---------- INFORMATION SHOWN ----------
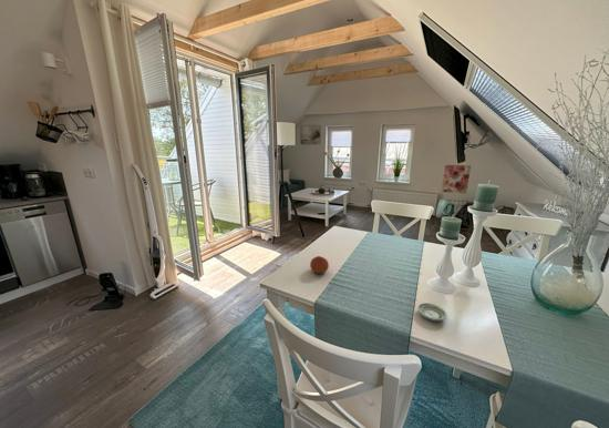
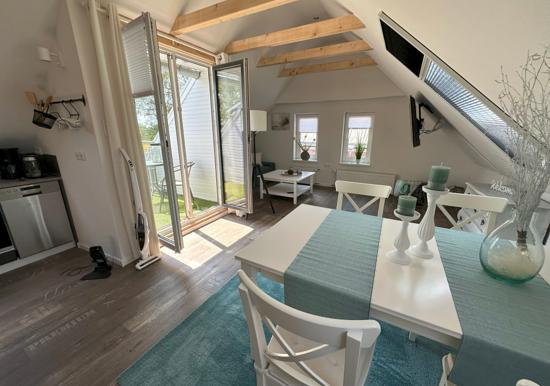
- fruit [309,255,330,275]
- saucer [416,302,448,322]
- wall art [441,164,472,194]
----------
* **WORK ITEM**
From the first line to the last, retype the data exactly, without images.

* **COMPLETED TASK**
- fruit [309,255,330,275]
- saucer [416,302,448,322]
- wall art [441,164,472,194]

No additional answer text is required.